§ **Supplied material**:
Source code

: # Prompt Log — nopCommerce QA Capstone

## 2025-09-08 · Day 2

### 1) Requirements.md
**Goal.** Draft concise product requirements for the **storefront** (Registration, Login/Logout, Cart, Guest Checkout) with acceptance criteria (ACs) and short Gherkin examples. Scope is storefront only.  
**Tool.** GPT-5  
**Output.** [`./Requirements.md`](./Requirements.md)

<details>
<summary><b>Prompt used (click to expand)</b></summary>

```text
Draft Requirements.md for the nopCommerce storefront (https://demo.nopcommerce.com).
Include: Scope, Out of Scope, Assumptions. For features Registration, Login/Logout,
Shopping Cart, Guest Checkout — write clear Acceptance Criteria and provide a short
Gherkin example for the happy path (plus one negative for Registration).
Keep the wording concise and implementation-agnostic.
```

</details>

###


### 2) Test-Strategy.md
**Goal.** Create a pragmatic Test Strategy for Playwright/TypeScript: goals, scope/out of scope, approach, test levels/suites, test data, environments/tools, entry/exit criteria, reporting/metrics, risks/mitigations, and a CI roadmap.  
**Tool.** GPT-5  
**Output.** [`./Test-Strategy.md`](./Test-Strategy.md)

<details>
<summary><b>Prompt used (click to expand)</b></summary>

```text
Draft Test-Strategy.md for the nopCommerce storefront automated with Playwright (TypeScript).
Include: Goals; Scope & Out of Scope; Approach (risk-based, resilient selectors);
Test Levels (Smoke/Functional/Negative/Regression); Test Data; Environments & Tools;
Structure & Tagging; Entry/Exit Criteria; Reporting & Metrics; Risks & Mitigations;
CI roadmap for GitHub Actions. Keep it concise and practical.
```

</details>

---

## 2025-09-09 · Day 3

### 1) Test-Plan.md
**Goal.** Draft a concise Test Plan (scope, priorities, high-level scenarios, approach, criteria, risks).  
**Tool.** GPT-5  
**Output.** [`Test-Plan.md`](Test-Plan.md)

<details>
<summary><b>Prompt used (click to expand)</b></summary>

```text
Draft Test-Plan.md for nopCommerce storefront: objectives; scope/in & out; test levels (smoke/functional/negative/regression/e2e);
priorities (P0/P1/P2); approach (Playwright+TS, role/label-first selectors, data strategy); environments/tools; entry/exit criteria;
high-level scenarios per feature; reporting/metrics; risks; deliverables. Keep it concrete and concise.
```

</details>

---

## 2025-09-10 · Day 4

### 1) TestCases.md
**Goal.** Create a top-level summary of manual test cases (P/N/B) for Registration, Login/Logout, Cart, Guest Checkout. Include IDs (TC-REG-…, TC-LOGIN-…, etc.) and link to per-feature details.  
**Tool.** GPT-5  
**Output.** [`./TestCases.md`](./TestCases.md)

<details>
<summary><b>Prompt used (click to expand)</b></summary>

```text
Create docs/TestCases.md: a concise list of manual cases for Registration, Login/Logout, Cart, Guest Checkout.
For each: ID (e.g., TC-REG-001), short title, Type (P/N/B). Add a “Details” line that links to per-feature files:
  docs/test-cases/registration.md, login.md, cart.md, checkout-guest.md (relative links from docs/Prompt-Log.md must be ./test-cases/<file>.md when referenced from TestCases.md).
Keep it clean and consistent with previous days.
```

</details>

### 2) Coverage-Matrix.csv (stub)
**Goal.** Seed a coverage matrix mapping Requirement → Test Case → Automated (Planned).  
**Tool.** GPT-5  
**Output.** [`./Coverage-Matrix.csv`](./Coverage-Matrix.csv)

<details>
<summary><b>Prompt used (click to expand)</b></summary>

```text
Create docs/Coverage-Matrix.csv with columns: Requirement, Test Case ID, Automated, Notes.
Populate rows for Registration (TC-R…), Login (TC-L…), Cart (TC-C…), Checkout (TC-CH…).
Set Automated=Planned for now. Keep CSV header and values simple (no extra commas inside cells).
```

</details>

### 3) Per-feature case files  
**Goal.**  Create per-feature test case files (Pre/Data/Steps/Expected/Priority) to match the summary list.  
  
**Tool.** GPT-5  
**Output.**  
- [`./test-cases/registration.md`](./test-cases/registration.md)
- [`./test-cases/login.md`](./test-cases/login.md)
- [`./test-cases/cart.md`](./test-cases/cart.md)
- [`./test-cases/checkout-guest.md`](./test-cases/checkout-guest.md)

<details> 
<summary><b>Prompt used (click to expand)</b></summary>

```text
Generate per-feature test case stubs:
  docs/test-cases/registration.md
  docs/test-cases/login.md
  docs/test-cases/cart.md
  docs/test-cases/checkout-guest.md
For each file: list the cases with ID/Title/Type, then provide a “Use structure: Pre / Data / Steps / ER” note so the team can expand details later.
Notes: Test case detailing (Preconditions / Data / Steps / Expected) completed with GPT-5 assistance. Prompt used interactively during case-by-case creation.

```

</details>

§ **What is required**:
Retype all the data exactly, line for line.

§ **Result**:
Source code

: # Prompt Log — nopCommerce QA Capstone

## 2025-09-08 · Day 2

### 1) Requirements.md
**Goal.** Draft concise product requirements for the **storefront** (Registration, Login/Logout, Cart, Guest Checkout) with acceptance criteria (ACs) and short Gherkin examples. Scope is storefront only.  
**Tool.** GPT-5  
**Output.** [`./Requirements.md`](./Requirements.md)

<details>
<summary><b>Prompt used (click to expand)</b></summary>

```text
Draft Requirements.md for the nopCommerce storefront (https://demo.nopcommerce.com).
Include: Scope, Out of Scope, Assumptions. For features Registration, Login/Logout,
Shopping Cart, Guest Checkout — write clear Acceptance Criteria and provide a short
Gherkin example for the happy path (plus one negative for Registration).
Keep the wording concise and implementation-agnostic.
```

</details>

###


### 2) Test-Strategy.md
**Goal.** Create a pragmatic Test Strategy for Playwright/TypeScript: goals, scope/out of scope, approach, test levels/suites, test data, environments/tools, entry/exit criteria, reporting/metrics, risks/mitigations, and a CI roadmap.  
**Tool.** GPT-5  
**Output.** [`./Test-Strategy.md`](./Test-Strategy.md)

<details>
<summary><b>Prompt used (click to expand)</b></summary>

```text
Draft Test-Strategy.md for the nopCommerce storefront automated with Playwright (TypeScript).
Include: Goals; Scope & Out of Scope; Approach (risk-based, resilient selectors);
Test Levels (Smoke/Functional/Negative/Regression); Test Data; Environments & Tools;
Structure & Tagging; Entry/Exit Criteria; Reporting & Metrics; Risks & Mitigations;
CI roadmap for GitHub Actions. Keep it concise and practical.
```

</details>

---

## 2025-09-09 · Day 3

### 1) Test-Plan.md
**Goal.** Draft a concise Test Plan (scope, priorities, high-level scenarios, approach, criteria, risks).  
**Tool.** GPT-5  
**Output.** [`Test-Plan.md`](Test-Plan.md)

<details>
<summary><b>Prompt used (click to expand)</b></summary>

```text
Draft Test-Plan.md for nopCommerce storefront: objectives; scope/in & out; test levels (smoke/functional/negative/regression/e2e);
priorities (P0/P1/P2); approach (Playwright+TS, role/label-first selectors, data strategy); environments/tools; entry/exit criteria;
high-level scenarios per feature; reporting/metrics; risks; deliverables. Keep it concrete and concise.
```

</details>

---

## 2025-09-10 · Day 4

### 1) TestCases.md
**Goal.** Create a top-level summary of manual test cases (P/N/B) for Registration, Login/Logout, Cart, Guest Checkout. Include IDs (TC-REG-…, TC-LOGIN-…, etc.) and link to per-feature details.  
**Tool.** GPT-5  
**Output.** [`./TestCases.md`](./TestCases.md)

<details>
<summary><b>Prompt used (click to expand)</b></summary>

```text
Create docs/TestCases.md: a concise list of manual cases for Registration, Login/Logout, Cart, Guest Checkout.
For each: ID (e.g., TC-REG-001), short title, Type (P/N/B). Add a “Details” line that links to per-feature files:
  docs/test-cases/registration.md, login.md, cart.md, checkout-guest.md (relative links from docs/Prompt-Log.md must be ./test-cases/<file>.md when referenced from TestCases.md).
Keep it clean and consistent with previous days.
```

</details>

### 2) Coverage-Matrix.csv (stub)
**Goal.** Seed a coverage matrix mapping Requirement → Test Case → Automated (Planned).  
**Tool.** GPT-5  
**Output.** [`./Coverage-Matrix.csv`](./Coverage-Matrix.csv)

<details>
<summary><b>Prompt used (click to expand)</b></summary>

```text
Create docs/Coverage-Matrix.csv with columns: Requirement, Test Case ID, Automated, Notes.
Populate rows for Registration (TC-R…), Login (TC-L…), Cart (TC-C…), Checkout (TC-CH…).
Set Automated=Planned for now. Keep CSV header and values simple (no extra commas inside cells).
```

</details>

### 3) Per-feature case files  
**Goal.**  Create per-feature test case files (Pre/Data/Steps/Expected/Priority) to match the summary list.  
  
**Tool.** GPT-5  
**Output.**  
- [`./test-cases/registration.md`](./test-cases/registration.md)
- [`./test-cases/login.md`](./test-cases/login.md)
- [`./test-cases/cart.md`](./test-cases/cart.md)
- [`./test-cases/checkout-guest.md`](./test-cases/checkout-guest.md)

<details> 
<summary><b>Prompt used (click to expand)</b></summary>

```text
Generate per-feature test case stubs:
  docs/test-cases/registration.md
  docs/test-cases/login.md
  docs/test-cases/cart.md
  docs/test-cases/checkout-guest.md
For each file: list the cases with ID/Title/Type, then provide a “Use structure: Pre / Data / Steps / ER” note so the team can expand details later.
Notes: Test case detailing (Preconditions / Data / Steps / Expected) completed with GPT-5 assistance. Prompt used interactively during case-by-case creation.

```

</details>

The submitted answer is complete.